Exercise requirements >>
Please write out the forum thread's passage word for word, starting at "NicolasArgente" and ending at "10 minutes !".

Passage shown >>
════════════════════
You mean one specific base member? I am specifying as a parent is a member. I do not really understand what you need. Can you please give us more details and an example?
Cheers

Connect with me on:
LinkedIn: https://www.linkedin.com/in/nicolas-argente/
Website: https://aiqos.io
If you want to lift yourself up, lift up someone else.

NAS
New Contributor II

Hi, Nicholas! 

Yes, I do mean base member, not parents, although I wouldn't mind including them as well. For example, in a net income hierarchy, you would not want a rent expense base member to appear more than once or you would be double counting it.  It's a double-check for me when I am moving members around multiple hierarchies.  Thanks, Nicholas!  Appreciate any thoughts you may have.

Cheers!

Best,

Noelle

NicolasArgente
Valued Contributor

Hi NAS,
There are many ways to achieve that. One of the simple ones could be to create a cubeview with a row member on Entity and export to excel where you would count the members. You could put this kind of formula in your cube view in rows and Time in Column
E#AllOrgs.Descendants.Where(HasChildren = False)

And obviously you go take a more complex road involving Business Rules... but lets keep it simple 🙂 This solution can be achieve in 10 minutes !
If it helps, please click on Kudo below. Thanks

Connect with me on:
LinkedIn: https://www.linkedin.com/in/nicolas-argente/
Website: https://aiqos.io
If you want to lift yourself up, lift up someone else.

NAS
New Contributor II

Thanks!  I would love the BR option, but I may be able to come up with that myself.  I wanted to see if there were any other options before going down that road, but sounds like there's not too many other than what you described.  I will give it a try when I have some time and post the solution here.  Thanks so much!!
════════════════════
Recorded information >>
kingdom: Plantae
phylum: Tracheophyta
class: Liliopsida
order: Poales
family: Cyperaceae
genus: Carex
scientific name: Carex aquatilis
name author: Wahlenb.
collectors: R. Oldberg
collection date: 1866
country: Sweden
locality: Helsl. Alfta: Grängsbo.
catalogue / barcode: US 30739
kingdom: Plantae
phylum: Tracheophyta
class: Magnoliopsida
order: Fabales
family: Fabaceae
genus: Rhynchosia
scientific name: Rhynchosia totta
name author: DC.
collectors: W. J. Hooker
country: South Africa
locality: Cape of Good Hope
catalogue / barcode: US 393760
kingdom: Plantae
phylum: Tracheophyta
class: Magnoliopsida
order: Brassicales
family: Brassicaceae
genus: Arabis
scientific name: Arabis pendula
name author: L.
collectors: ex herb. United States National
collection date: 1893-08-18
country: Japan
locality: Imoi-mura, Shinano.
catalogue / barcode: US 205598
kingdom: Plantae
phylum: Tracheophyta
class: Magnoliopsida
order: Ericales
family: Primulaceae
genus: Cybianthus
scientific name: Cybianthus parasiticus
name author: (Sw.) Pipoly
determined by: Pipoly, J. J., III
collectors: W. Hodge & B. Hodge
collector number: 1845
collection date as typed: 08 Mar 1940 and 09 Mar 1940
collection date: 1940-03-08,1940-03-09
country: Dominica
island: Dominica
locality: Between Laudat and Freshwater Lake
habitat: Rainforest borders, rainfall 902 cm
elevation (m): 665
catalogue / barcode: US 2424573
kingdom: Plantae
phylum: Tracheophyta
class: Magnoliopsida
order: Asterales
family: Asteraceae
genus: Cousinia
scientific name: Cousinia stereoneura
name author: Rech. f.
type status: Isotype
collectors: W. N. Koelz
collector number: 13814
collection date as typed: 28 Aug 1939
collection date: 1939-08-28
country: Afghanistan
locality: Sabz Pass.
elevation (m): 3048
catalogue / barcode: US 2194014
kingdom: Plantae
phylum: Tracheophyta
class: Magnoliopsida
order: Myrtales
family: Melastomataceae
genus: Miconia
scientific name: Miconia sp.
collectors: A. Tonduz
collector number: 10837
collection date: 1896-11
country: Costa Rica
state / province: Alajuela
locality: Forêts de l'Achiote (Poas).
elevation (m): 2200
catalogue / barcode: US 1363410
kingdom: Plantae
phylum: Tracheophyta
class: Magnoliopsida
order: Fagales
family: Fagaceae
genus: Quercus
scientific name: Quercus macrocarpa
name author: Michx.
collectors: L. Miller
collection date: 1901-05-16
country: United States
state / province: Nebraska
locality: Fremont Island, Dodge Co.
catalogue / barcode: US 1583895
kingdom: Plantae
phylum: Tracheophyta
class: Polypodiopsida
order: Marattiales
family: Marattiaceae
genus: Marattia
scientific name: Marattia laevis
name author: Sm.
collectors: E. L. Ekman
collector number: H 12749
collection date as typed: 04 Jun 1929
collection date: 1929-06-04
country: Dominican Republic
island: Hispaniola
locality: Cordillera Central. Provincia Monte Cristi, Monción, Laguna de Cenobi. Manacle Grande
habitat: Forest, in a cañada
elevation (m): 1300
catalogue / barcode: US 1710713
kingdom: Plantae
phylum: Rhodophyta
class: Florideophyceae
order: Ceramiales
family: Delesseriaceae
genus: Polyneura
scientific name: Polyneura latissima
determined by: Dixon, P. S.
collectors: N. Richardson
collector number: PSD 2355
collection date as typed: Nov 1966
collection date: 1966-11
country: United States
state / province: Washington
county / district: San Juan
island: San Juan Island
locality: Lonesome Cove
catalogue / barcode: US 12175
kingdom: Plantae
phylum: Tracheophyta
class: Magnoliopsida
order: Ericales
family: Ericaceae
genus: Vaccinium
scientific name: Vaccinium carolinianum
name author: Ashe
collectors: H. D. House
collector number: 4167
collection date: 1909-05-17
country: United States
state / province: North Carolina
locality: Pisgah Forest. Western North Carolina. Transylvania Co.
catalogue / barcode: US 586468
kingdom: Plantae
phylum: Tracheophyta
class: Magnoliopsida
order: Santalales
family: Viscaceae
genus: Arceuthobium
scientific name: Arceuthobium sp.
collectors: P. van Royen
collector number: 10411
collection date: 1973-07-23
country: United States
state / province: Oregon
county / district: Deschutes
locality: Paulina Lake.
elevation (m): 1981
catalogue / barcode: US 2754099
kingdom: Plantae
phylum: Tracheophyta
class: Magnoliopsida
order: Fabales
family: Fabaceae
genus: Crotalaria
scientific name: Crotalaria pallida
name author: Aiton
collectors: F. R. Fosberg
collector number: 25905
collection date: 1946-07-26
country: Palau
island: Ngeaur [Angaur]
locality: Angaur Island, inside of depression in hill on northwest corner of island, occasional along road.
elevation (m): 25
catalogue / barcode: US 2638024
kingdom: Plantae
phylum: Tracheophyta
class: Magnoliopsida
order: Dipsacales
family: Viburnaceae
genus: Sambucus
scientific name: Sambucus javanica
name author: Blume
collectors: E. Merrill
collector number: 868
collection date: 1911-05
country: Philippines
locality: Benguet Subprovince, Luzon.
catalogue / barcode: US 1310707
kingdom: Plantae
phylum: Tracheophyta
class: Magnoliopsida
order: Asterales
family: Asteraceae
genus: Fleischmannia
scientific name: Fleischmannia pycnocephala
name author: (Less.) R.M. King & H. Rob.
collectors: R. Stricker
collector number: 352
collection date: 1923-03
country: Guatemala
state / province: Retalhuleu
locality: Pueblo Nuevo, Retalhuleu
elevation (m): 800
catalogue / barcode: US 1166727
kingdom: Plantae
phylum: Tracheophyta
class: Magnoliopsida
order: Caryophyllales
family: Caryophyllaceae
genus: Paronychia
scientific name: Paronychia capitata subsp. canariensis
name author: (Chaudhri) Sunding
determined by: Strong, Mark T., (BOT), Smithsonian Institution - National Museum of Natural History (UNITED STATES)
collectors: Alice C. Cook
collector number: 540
════════════════════
Answer to this exercise >>
NicolasArgente
Valued Contributor

Hi NAS,
There are many ways to achieve that. One of the simple ones could be to create a cubeview with a row member on Entity and export to excel where you would count the members. You could put this kind of formula in your cube view in rows and Time in Column
E#AllOrgs.Descendants.Where(HasChildren = False)

And obviously you go take a more complex road involving Business Rules... but lets keep it simple 🙂 This solution can be achieve in 10 minutes !